→ **THE PROBLEM**: Copy out the entries starting at the line containing "11: 11 -> 72" and ending at the line containing "Las aprovechamiento: aprovechamiento", with "colour" changed to "color" and nothing else altered.

→ **SUPPLIED RECORDS**:
## Begin

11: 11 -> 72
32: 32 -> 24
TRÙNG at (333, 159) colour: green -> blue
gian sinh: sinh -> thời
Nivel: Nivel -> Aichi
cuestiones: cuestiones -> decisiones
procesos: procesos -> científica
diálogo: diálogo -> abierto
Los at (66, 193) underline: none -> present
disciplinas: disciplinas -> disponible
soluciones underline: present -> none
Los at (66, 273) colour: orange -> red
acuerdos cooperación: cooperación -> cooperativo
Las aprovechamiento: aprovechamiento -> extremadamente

## End
## Begin

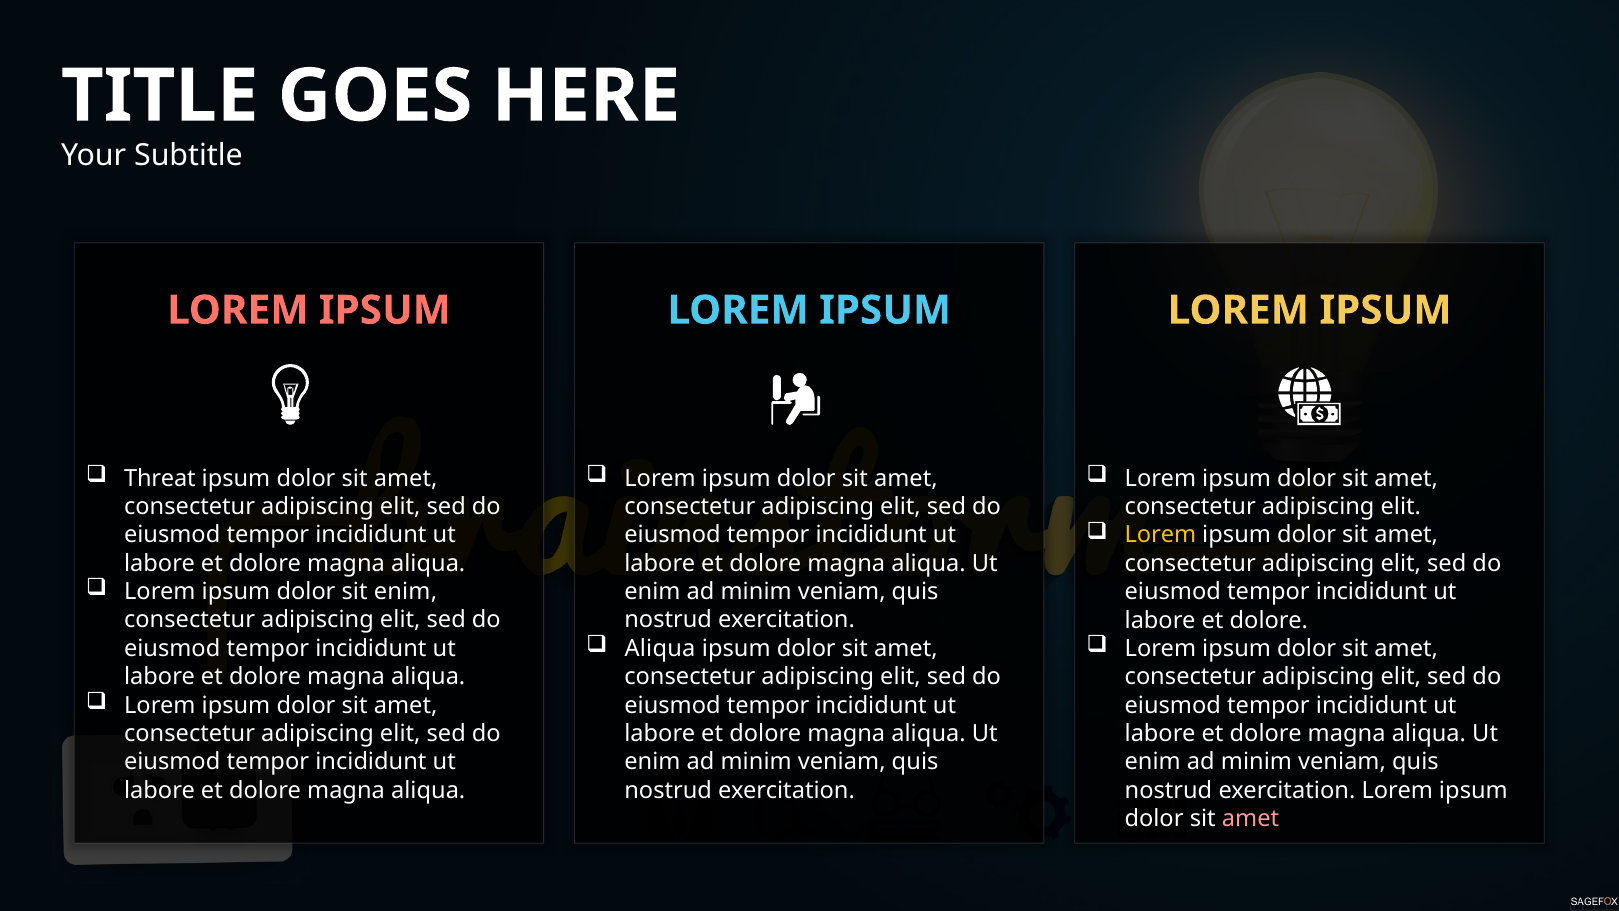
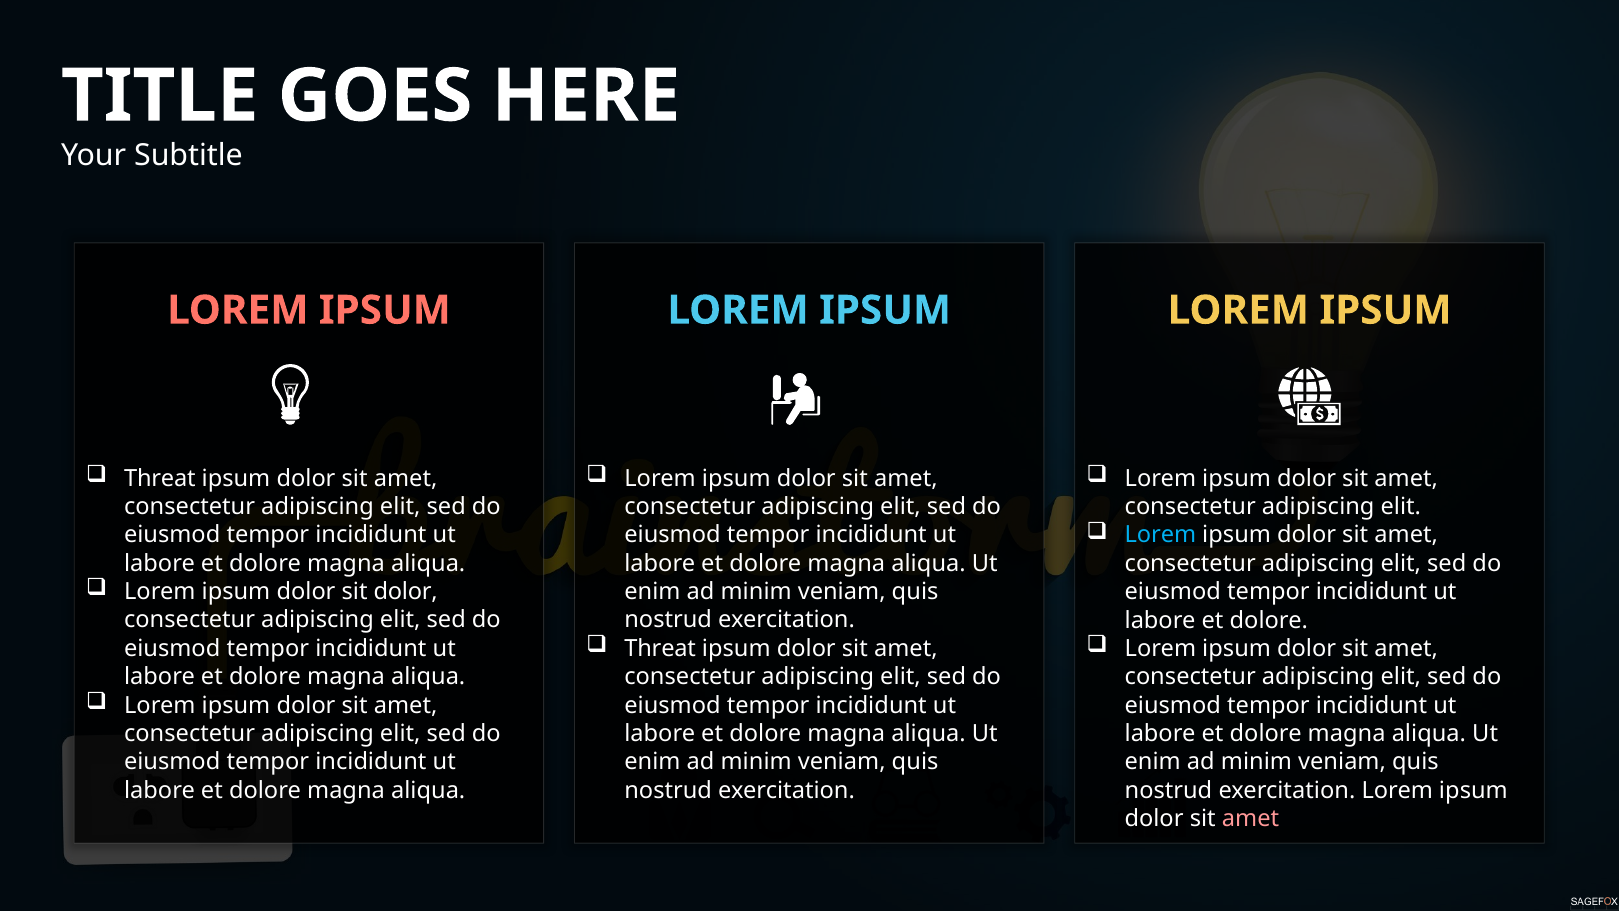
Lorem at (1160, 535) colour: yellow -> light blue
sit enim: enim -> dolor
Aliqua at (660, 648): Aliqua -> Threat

## End
## Begin

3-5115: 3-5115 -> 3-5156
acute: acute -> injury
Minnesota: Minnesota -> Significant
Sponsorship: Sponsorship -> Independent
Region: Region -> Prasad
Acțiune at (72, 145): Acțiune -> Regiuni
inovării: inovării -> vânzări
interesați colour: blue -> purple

## End

→ **RESULT FOR THIS EXERCISE**:
11: 11 -> 72
32: 32 -> 24
TRÙNG at (333, 159) color: green -> blue
gian sinh: sinh -> thời
Nivel: Nivel -> Aichi
cuestiones: cuestiones -> decisiones
procesos: procesos -> científica
diálogo: diálogo -> abierto
Los at (66, 193) underline: none -> present
disciplinas: disciplinas -> disponible
soluciones underline: present -> none
Los at (66, 273) color: orange -> red
acuerdos cooperación: cooperación -> cooperativo
Las aprovechamiento: aprovechamiento -> extremadamente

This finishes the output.